CT scan of the abdomen revealing marked bowel wall enhancement with regular thickened mucosal folds (A) and ascites (B).
Figure 2.
CT scan of the abdomen revealing thickening of the small intestine (A, B) and progressive ascites (C).
OUTCOME AND FOLLOW-UP
Further diagnostic work-up revealed that complement and C1-esterase inhibitor levels were within normal ranges, while gastroscopy and coloscopy as well as analysis of an ascites puncture revealed no abnormal findings. The patient’s condition progressively improved. Abdomen ultrasound follow-up investigations showed marked improvement of small bowl wall thickening and decreasing ascites. The patient was sent home on amlodipine and metoprolol. At follow-up 3 weeks later her symptoms had completely resolved.
DISCUSSION
ACE inhibitors have been available since 1980. Dry cough, excessive hypotension, hyperkalaemia and angioedema have been described as adverse reactions.1,2 Angioedema has been associated with idiopathic, hereditary and acquired C1-esterase inhibitor deficiency, drugs and foods.3,4 It may be limited to the gastrointestinal tract, but cutaneous and respiratory findings are frequently concomitant.5 Angioedema occurs in 0.1–0.2% of patients after treatment initiation with ACE inhibitors.6,7 There is no dose–response relationship and it can be induced by different kinds of ACE inhibitors.7–11 A female predominance has been reported, which has been speculated to reflect an interaction with estradiol.12,13 Interestingly, results of the recently published ONTARGET study show that patients with combination therapy with ACE inhibitors and angiotensin-receptor blockers are more prone to diarrhoea, demonstrating that inhibition of the renin-angiotensin system is related to increasing adverse intestinal events.14 The angiotensin-converting enzyme releases the carboxyl terminal dipeptide phenylalanine-arginine and inactivates the monopeptide bradykinin, which is a potent activator of the L-arginine nitric oxide system, causing vasodilatation and increased vascular permeability. ACE inhibitors increase the concentration of bradykinin. A temporal relationship between the initiation of ACE inhibitor treatment and angioedema is often essential in establishing the diagnosis, because in most cases symptoms start within the first week of treatment.

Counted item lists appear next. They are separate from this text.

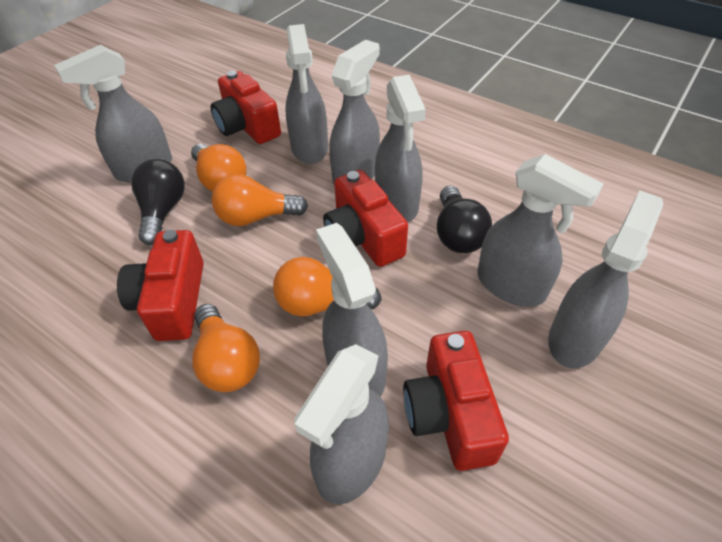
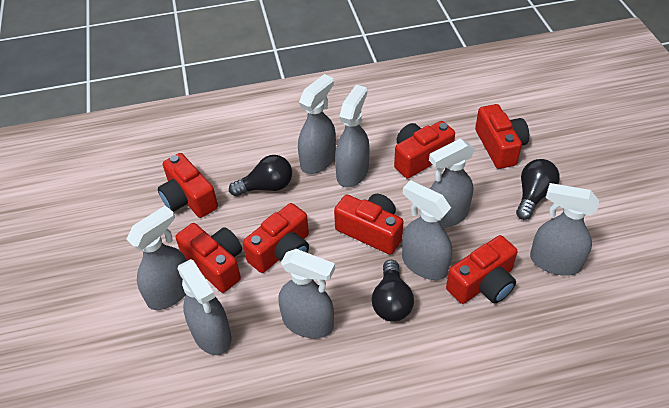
black light bulb: [131,159,185,245] [437,186,492,253] = 2 -> [229,155,292,196] [372,260,414,322] [516,159,560,220] = 3
orange light bulb: [191,144,247,192] [192,304,260,392] [212,174,308,226] [273,257,382,316] = 4 -> none = 0
red camera: [117,230,204,341] [211,71,281,144] [323,170,408,267] [403,331,509,471] = 4 -> [158,153,218,218] [176,223,242,293] [243,203,309,273] [334,194,404,255] [394,121,455,178] [446,235,517,304] [475,104,529,169] = 7

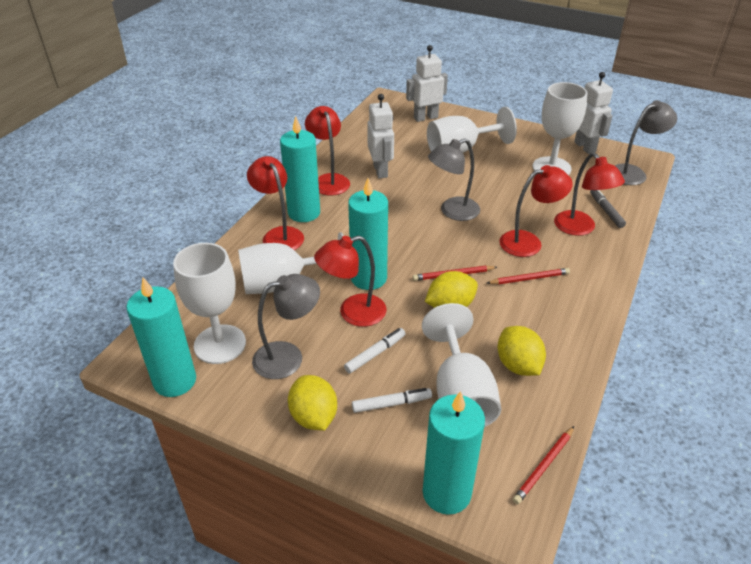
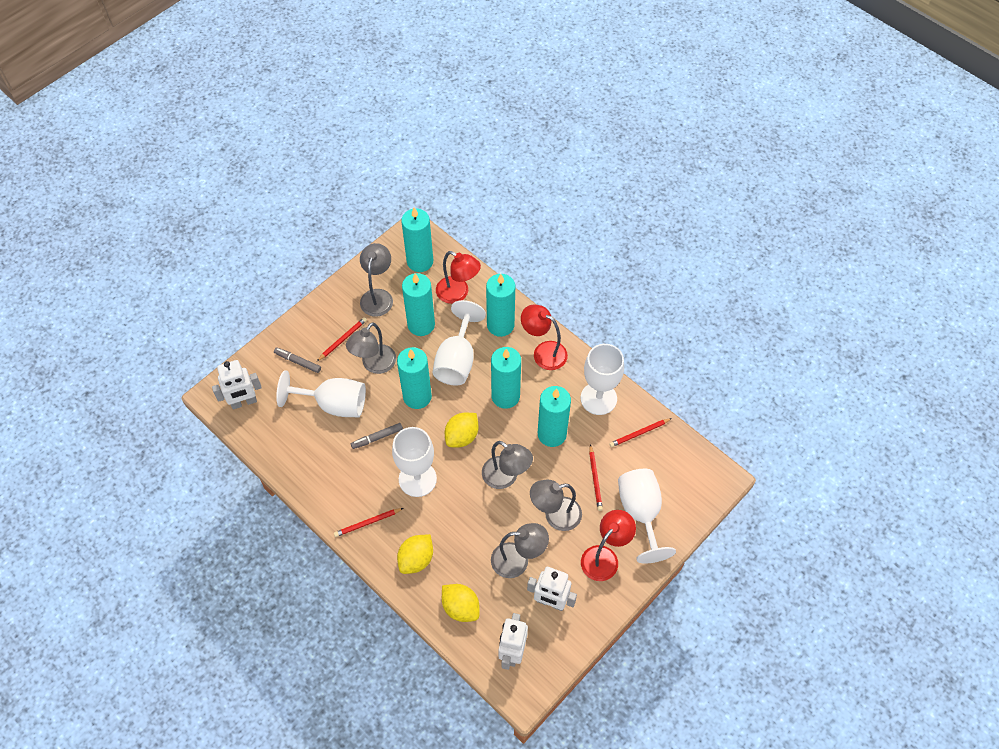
grey lamp: [252,274,320,379] [428,138,480,221] [614,100,677,185] = 3 -> [346,322,396,374] [360,243,393,317] [482,441,533,489] [491,523,549,578] [530,480,582,531] = 5
grey marker: [590,190,626,228] = 1 -> [274,347,321,373] [351,423,403,449] = 2
red lamp: [247,156,304,250] [305,106,350,196] [314,235,386,327] [499,165,573,257] [554,153,625,236] = 5 -> [436,251,481,304] [521,305,568,370] [581,510,636,581] = 3
red pencil: [413,266,497,281] [487,268,570,285] [512,426,574,504] = 3 -> [317,317,367,361] [334,508,403,537] [589,444,603,511] [609,418,672,447] = 4
turquoise candle: [126,278,196,397] [280,116,320,222] [348,178,388,290] [423,391,485,515] = 4 -> [397,347,432,409] [401,207,433,272] [402,273,435,336] [486,274,515,337] [491,347,521,409] [538,386,571,447] = 6
white marker: [344,328,406,374] [352,388,432,413] = 2 -> none = 0

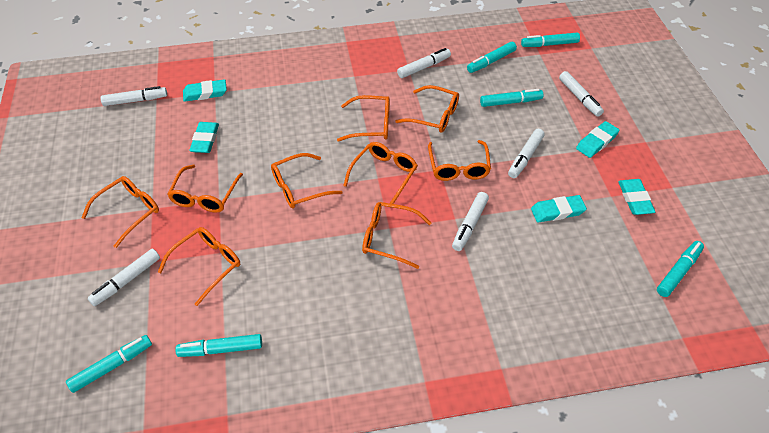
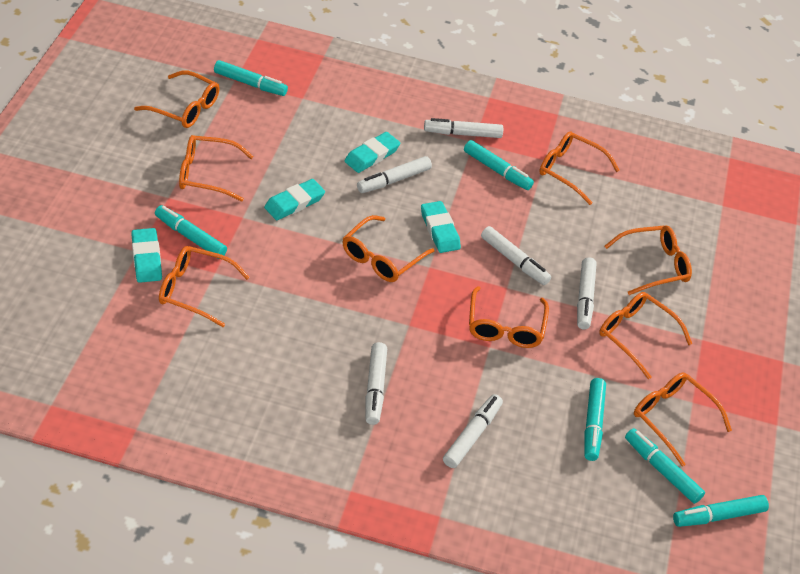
turquoise eraser: [183,79,227,102] [189,122,219,153] [531,195,587,223] [576,121,620,158] [618,179,655,215] = 5 -> [131,228,162,283] [264,179,325,220] [344,132,400,173] [421,201,461,253] = 4

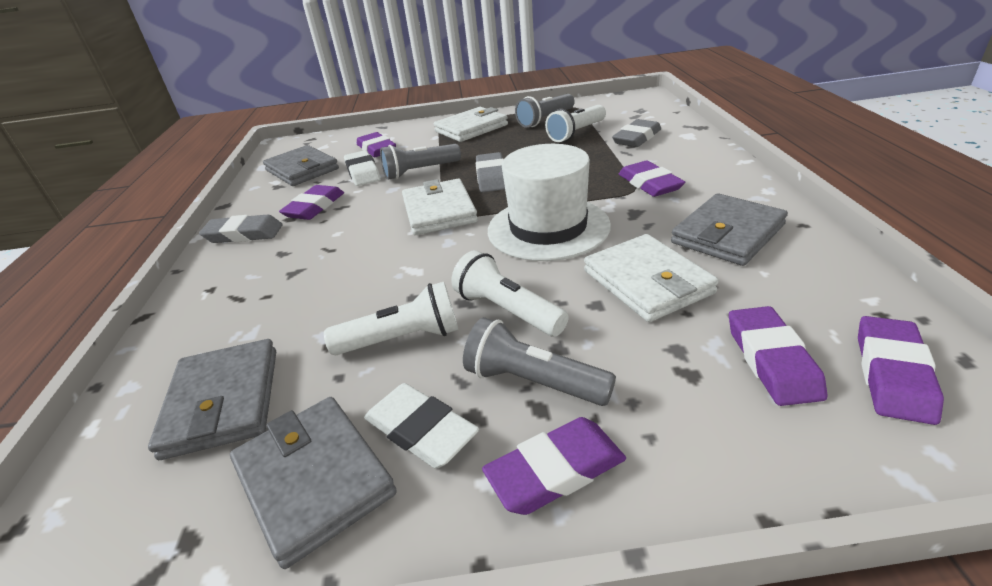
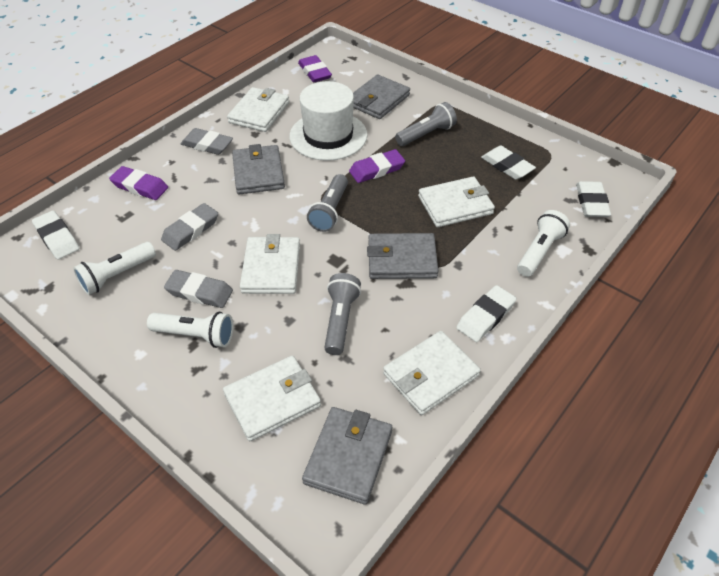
purple eraser: [279,185,344,220] [357,132,396,157] [482,417,626,515] [619,160,685,197] [729,306,828,406] [858,316,944,425] = 6 -> [109,166,168,200] [298,55,332,82] [349,149,405,183] = 3
white eraser: [344,150,381,186] [364,383,479,469] = 2 -> [32,211,80,259] [456,285,517,342] [481,146,536,180] [576,181,611,217] = 4
white wallet: [402,178,478,235] [434,107,508,142] [584,234,719,322] = 3 -> [223,356,321,441] [227,87,289,132] [240,234,300,294] [383,331,481,415] [418,176,495,227] = 5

However, some cases have been reported after several months of treatment with ACE inhibitors.11,15 The levels of C1 and C4 are not altered and C1-esterase inhibitor functional activity is normal.
LEARNING POINTS
The diagnosis of ACE inhibitor induced intestinal angioedema is elusive, and frequently invasive procedures, including explorative laparatomy, are pursued.
Invasive procedures might be avoided if the treating physician recognises the association between angioedema and the ACE inhibitor, and withdraws the ACE inhibitor.
Footnotes
Competing interests: none.
Patient consent: Patient/guardian consent was obtained for publication.